Extremely Large Minibatch SGD: Training ResNet-50 on ImageNet in 15 Minutes 3/100

Shun John Iwase
Between Real and Ideal
2 min readApr 10, 2018

3rd thesis is about Rest-50 training with using extremely large minibatch SGD.

Overview

Introduce methods to maintain accuracy with extremely large minibatch size.

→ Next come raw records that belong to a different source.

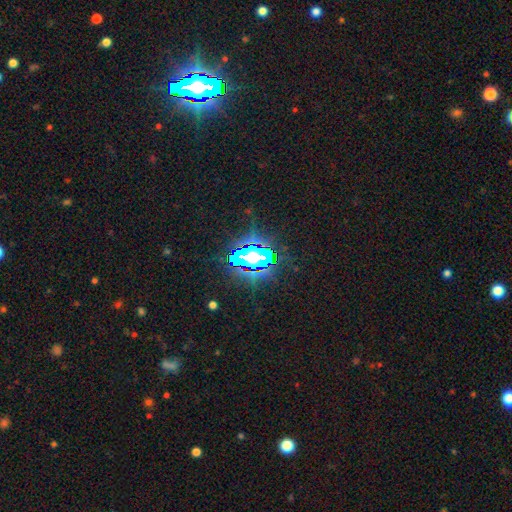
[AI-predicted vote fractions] Smooth or featured? star or artifact (57%)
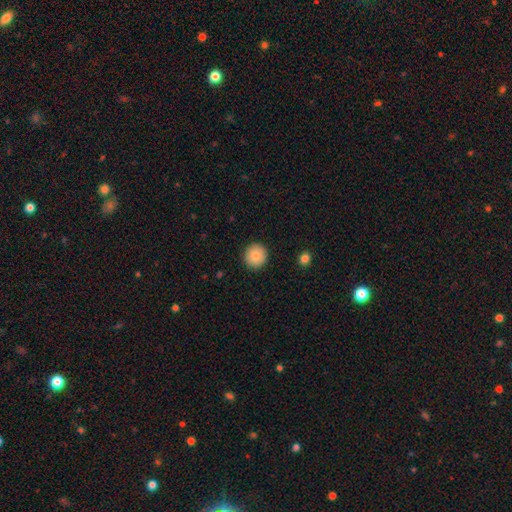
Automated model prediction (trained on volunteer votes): smooth_or_featured: smooth (p=0.85) [alt: star or artifact p=0.08]
how_rounded: round (p=0.92) [alt: in between p=0.07]
merging: none (p=0.92) [alt: minor disturbance p=0.06]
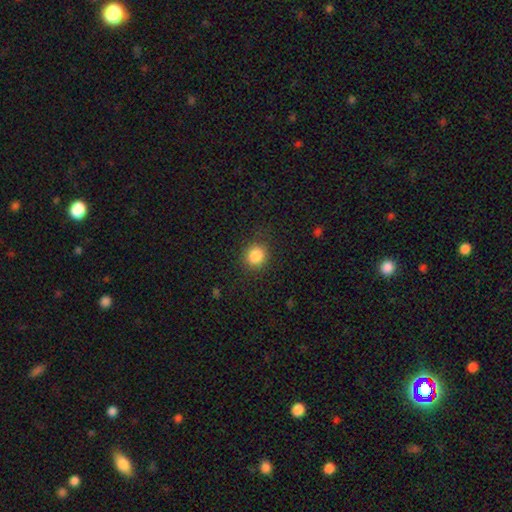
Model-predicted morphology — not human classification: The model was most divided on "smooth or featured": smooth: 86%, star or artifact: 10%, featured or disk: 4%. More confident: how rounded — round (88%); merging — none (86%).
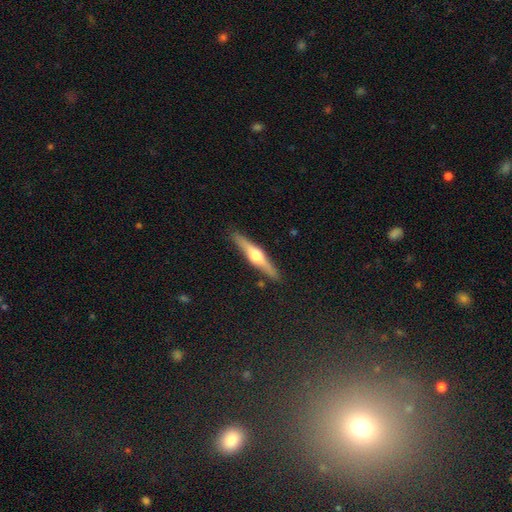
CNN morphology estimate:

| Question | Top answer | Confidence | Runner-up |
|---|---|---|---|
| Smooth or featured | featured or disk | 67% | smooth (27%) |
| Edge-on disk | yes | 97% | no (3%) |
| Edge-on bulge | rounded | 93% | boxy (4%) |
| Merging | none | 89% | minor disturbance (8%) |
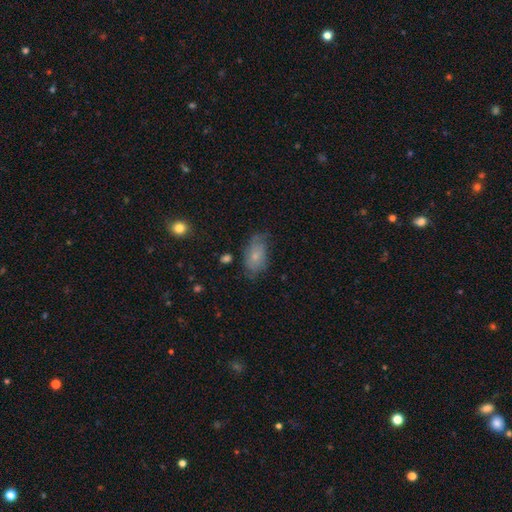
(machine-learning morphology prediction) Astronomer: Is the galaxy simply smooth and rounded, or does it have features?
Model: smooth — 53% (runner-up: featured or disk, 38%).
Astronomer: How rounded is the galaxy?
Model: in between — 89%.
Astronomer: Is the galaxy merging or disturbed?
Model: none — 55% (runner-up: minor disturbance, 30%).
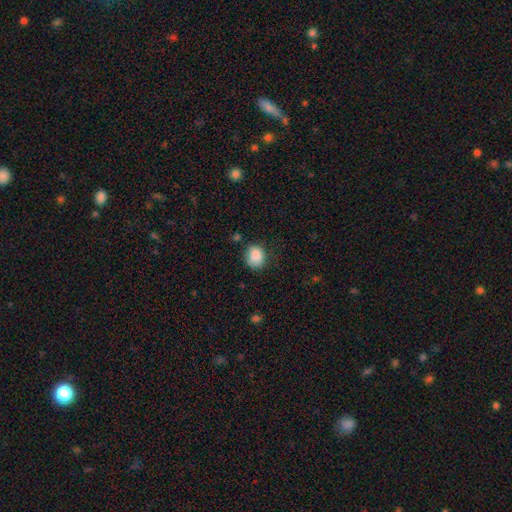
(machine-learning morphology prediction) Overall: smooth (87%). How rounded: round (62%; in between 37%). Merging: none (70%).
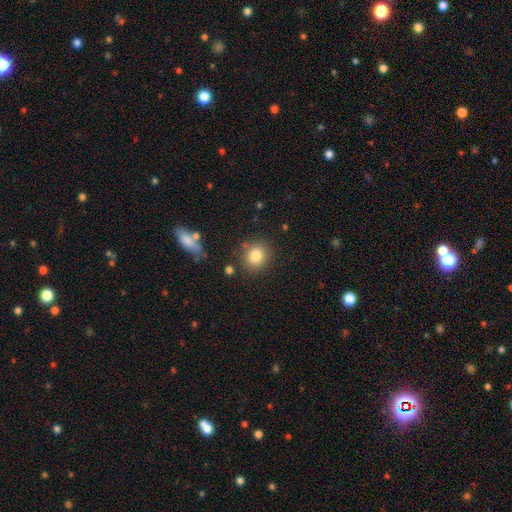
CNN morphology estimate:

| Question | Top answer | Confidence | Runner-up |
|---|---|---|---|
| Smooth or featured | smooth | 83% | star or artifact (10%) |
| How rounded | round | 76% | in between (22%) |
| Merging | none | 82% | minor disturbance (10%) |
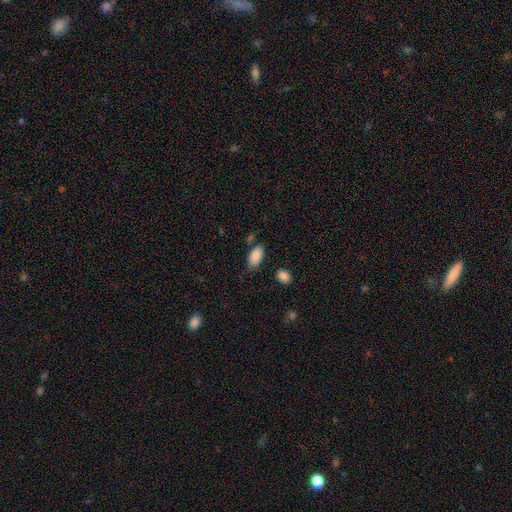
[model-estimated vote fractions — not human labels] A smooth galaxy with no disk features (86%) that is in between round and cigar-shaped (93%). Merging: none (69%).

In the experiment, they employed techniques such as

  • RMSprop warm-up
  • Batch normalization w/o moving average
  • Slow-start learning rate schedule

Conditions are as follows

Link

Author(s)

Takuya Akiba, Shuji Suzuki, Keisuke Fukuda

Preferred Networks

Published Year / Journal(s)

12 Nov 2017 / arXiv

What’s the difference from prior research?

Use extremely large minibatch size and employed some techniques such as RMSprop warm-up, batch normalization w/o moving average, and a slow-start learning rate schedule.

What’s the good point of this research?

Demonstrate highly-parallel training is possible with a large minibatch size w/o losing accuracy on carefully-designed software and hardware systems.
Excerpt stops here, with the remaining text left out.